_EXCERPTED TEXT_
━━━━━━━━━━
5

Meta / Facebook Team Matching - How to find the best team? (E4)

Profile picture
Mid-Level Software Engineer at Series A Startupa year ago

I'm moving forward to team matching at Meta for E4 and wanted to ask the community if they had any suggestions for teams with the strongest potential for growth, especially for the New York office.

The recruiter gave me the following survey. I stated I'd be more of a "Product - Generalist" role. Would also be curious to learn more about "Systems - Generalist" as I did the System Design interview as well.

In general from what I've seen, there's a decent amount of opportunity in Instagram, Whatsapp, and Reality Labs (from product announcements and earnings calls). I've also been told to avoid monetization as it's difficult to make an impact there.

Would appreciate any advice or suggestions! Also would appreciate tips on what questions to ask Hiring Managers to assess how they grow E4s.

What is your role? (select the one that applies)

  • Systems - Generalist
  • Product - Generalist

What type of work motivates you the most? (select all that apply)

  • Infra: Scaling challenges
  • UX: Building user experiences
  • Growth: Top of line impact
  • Integrity: Ensuring platform safety
  • Social Impact: Progressing positive change on key social issues

Who do you want to build products for? (select all that apply)

  • Consumers: External, individual users of the Meta family of apps
  • Businesses: External business account users of Meta family of products
  • Meta Employees: Users of internal tools
  • Developers: Internal and external engineers using Meta developer products and APIs

Please select which Meta Pillar(s) you’d be interested in joining? (select all that apply)

  • Family of Apps: Enable optimized enforcement and support of account integrity to foster safe and meaningful communities.
  • Monetization: Empower people and businesses to succeed in the global economy
  • Gen AI: bring the transformative potential of generative AI to people and businesses
  • Reality Labs: build tools that help people feel connected anytime, anywhere

How would you rank your preference in terms of products? (feel free to use numbers)

  • Facebook App
  • Monetization
  • Privacy
  • Messenger
  • Instagram
  • WhatsApp
  • Reality Labs (AR/VR)
3.1K
2

Discussion

(2 comments)
━━━━━━━━━━
_Stored data_
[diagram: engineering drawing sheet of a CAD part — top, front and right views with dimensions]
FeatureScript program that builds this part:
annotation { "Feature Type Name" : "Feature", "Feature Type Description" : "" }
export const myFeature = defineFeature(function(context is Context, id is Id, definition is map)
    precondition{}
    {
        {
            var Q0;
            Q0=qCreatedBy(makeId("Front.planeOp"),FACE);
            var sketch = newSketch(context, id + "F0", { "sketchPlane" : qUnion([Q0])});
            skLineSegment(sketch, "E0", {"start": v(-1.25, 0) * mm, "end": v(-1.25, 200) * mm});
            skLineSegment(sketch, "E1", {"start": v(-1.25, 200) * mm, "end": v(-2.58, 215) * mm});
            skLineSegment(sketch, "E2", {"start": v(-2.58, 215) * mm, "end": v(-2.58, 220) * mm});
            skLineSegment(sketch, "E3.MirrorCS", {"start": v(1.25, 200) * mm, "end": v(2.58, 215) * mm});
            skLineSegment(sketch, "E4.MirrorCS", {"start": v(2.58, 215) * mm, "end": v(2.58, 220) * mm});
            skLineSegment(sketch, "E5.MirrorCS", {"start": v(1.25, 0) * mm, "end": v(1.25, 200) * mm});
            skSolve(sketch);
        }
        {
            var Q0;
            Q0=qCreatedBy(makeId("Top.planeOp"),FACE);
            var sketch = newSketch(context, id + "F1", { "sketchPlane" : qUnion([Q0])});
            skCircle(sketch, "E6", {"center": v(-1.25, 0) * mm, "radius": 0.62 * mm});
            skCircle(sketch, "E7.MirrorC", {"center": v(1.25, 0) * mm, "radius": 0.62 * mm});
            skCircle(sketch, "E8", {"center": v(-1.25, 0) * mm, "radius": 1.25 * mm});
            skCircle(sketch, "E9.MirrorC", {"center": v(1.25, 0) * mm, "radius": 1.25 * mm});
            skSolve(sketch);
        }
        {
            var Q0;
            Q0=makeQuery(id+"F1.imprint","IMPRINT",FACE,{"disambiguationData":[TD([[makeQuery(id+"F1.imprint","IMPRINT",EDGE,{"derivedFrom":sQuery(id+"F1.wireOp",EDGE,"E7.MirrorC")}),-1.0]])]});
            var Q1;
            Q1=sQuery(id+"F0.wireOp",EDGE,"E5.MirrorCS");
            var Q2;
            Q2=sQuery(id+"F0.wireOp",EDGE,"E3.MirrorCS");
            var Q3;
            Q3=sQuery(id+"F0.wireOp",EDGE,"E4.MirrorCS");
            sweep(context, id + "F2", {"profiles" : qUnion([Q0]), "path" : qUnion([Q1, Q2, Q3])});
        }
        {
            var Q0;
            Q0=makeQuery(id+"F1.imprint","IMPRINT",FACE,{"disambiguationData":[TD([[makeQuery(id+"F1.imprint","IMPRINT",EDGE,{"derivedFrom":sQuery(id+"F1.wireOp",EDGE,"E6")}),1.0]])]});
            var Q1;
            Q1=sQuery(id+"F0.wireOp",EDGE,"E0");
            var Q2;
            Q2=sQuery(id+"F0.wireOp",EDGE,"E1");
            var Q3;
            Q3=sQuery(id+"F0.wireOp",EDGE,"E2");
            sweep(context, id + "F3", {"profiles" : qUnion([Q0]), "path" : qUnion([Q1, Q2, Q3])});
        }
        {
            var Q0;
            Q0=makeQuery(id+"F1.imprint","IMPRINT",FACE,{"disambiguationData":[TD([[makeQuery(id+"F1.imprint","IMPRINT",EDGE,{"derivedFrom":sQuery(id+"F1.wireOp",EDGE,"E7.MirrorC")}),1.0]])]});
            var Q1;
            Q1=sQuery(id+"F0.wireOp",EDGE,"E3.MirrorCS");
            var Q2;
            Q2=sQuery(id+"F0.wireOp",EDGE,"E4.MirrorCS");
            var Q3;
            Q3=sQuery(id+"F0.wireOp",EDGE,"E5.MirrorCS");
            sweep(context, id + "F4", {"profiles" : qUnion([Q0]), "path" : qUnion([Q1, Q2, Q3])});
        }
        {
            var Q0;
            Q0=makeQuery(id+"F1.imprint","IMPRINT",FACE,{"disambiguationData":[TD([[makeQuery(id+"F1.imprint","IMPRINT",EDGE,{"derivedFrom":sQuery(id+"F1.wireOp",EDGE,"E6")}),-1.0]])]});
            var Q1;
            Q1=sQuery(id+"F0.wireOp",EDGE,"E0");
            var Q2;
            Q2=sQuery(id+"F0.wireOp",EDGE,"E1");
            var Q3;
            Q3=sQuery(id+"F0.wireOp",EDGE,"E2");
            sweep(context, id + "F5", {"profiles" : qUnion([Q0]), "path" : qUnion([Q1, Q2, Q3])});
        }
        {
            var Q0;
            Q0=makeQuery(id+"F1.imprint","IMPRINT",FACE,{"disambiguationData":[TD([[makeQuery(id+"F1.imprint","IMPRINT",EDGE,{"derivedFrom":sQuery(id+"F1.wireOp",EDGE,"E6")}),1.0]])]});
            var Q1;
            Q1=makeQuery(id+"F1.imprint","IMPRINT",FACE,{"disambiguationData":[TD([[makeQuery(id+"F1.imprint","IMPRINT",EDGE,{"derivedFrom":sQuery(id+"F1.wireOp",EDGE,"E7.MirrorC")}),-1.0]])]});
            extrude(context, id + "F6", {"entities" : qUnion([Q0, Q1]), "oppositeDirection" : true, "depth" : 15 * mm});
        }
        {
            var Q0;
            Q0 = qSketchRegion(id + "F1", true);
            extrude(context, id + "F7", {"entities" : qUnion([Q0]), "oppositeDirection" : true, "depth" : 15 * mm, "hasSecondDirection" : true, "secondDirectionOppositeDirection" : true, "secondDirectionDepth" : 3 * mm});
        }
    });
━━━━━━━━━━
_TASK GOAL_
Answer these questions about the Meta team-matching post:
(a) Which office is the poster especially interested in?
(b) Which area was the poster told to avoid, and for what reason?
(c) How does the survey describe the Reality Labs pillar?

_TASK SOLUTION_
(a) The New York office.
(b) Monetization, because it's difficult to make an impact there.
(c) As building tools that help people feel connected anytime, anywhere.